A richly illustrated account of the rulers of the first three dynasties of the ancient Egyptian civilization, written by renowned Egyptologist Aidan Dodson
The five centuries that followed the unification of Egypt around 3100 BC—the first three dynasties—were crucial in the evolution of the Egyptian state. During this time all the key elements of the civilization that would endure for three millennia were put in place, centered on the semidivine king himself. The First Pharaohs: Their Lives and Afterlives looks at what we know about the two-dozen kings (and one queen-regent) who ruled Egypt during this formative era, from the scanty evidence for the events of their reigns, through to their surviving monuments. It also considers how they were remembered under their successors, when some of the earliest kings’ names were attributed to allegedly ancient ideas and events, and the ways in which some of their monuments became tourist attractions or were even wholly repurposed.
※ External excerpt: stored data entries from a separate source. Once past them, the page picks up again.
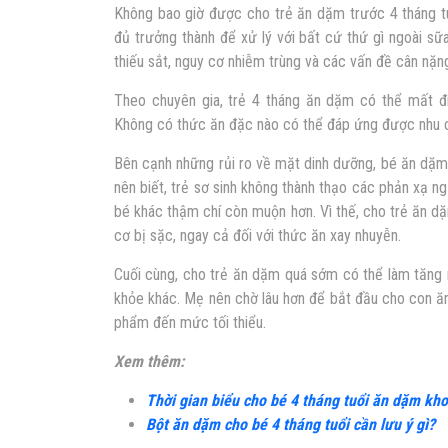
Không bao giờ được cho trẻ ăn dặm trước 4 tháng tu
đủ trưởng thành để xử lý với bất cứ thứ gì ngoài s
thiếu sắt, nguy cơ nhiễm trùng và các vấn đề cân nặn
Theo chuyên gia,
trẻ 4 tháng ăn dặm
có thể mất đi
Không có thức ăn đặc nào có thể đáp ứng được nhu c
Bên cạnh những rủi ro về mặt dinh dưỡng, bé ăn dặ
nên biết, trẻ sơ sinh không thành thạo các phản xạ n
bé khác thậm chí còn muộn hơn. Vì thế, cho trẻ ăn d
cơ bị sặc, ngay cả đối với thức ăn xay nhuyễn.
Cuối cùng, cho trẻ ăn dặm quá sớm có thể làm tăng
khỏe khác. Mẹ nên chờ lâu hơn để bắt đầu cho con ă
phẩm đến mức tối thiểu.
Xem thêm:
Thời gian biểu cho bé 4 tháng tuổi ăn dặm kh
Bột ăn dặm cho bé 4 tháng tuổi cần lưu ý gì?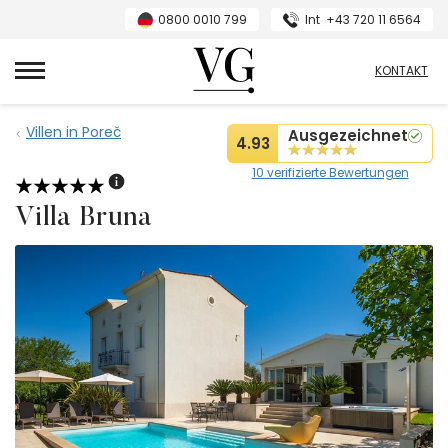
0800 0010 799
Int
+43 720 11 6564
VillasGuide
KONTAKT
Villen in Poreč
Ausgezeichnet
4.93
10 verifizierte Bewertungen
Villa Bruna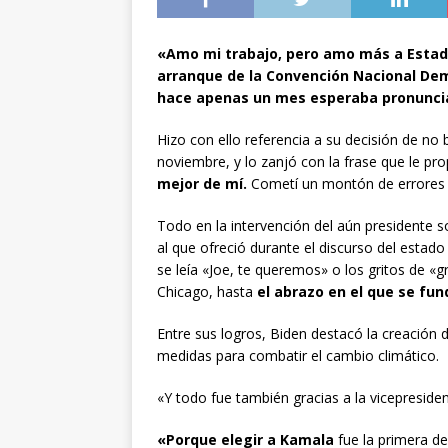
«Amo mi trabajo, pero amo más a Estados
arranque de la Convención Nacional Dem
hace apenas un mes esperaba pronunci
Hizo con ello referencia a su decisión de no 
noviembre, y lo zanjó con la frase que le pr
mejor de mí.
Cometí un montón de errores en
Todo en la intervención del aún presidente 
al que ofreció durante el discurso del estad
se leía «Joe, te queremos» o los gritos de «g
Chicago, hasta
el abrazo en el que se fun
Entre sus logros, Biden destacó la creación 
medidas para combatir el cambio climático.
«Y todo fue también gracias a la vicepreside
«Porque elegir a Kamala
fue la primera d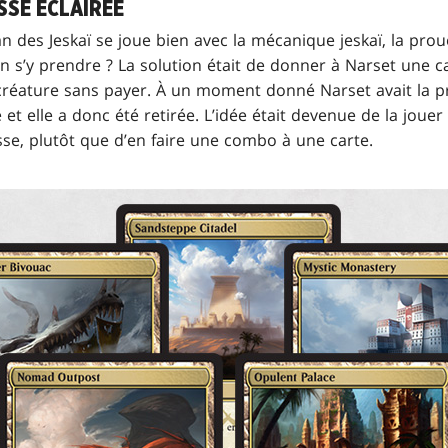
SSE ÉCLAIRÉE
an des Jeskaï se joue bien avec la mécanique jeskaï, la p
en s’y prendre ? La solution était de donner à Narset une c
créature sans payer. À un moment donné Narset avait la pr
 et elle a donc été retirée. L’idée était devenue de la jou
sse, plutôt que d’en faire une combo à une carte.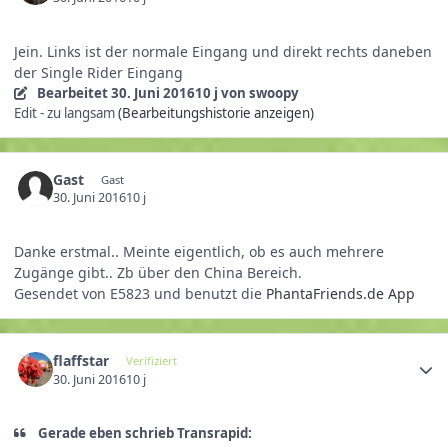
Jein. Links ist der normale Eingang und direkt rechts daneben
der Single Rider Eingang
Bearbeitet
30. Juni 2016
10 j
von swoopy
Edit - zu langsam
(Bearbeitungshistorie anzeigen)
Gast
Gast
30. Juni 2016
10 j
Danke erstmal.. Meinte eigentlich, ob es auch mehrere
Zugänge gibt.. Zb über den China Bereich.
Gesendet von E5823 und benutzt die
PhantaFriends.de App
flaffstar
Verifiziert
30. Juni 2016
10 j
Gerade eben schrieb Transrapid:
Aidan Dodson recounts how two centuries of modern scholarship have allowed these rulers to emerge from an oblivion so total that some archaeologists had come to doubt their very existence outside the works of ancient chroniclers. Then, within a decade at the end of the nineteenth century, archaeological discoveries revealed a whole series of tombs and other monuments that not only confirmed these rulers’ existence, but also showcased the skills of Egyptian craftsmen at the dawn of history.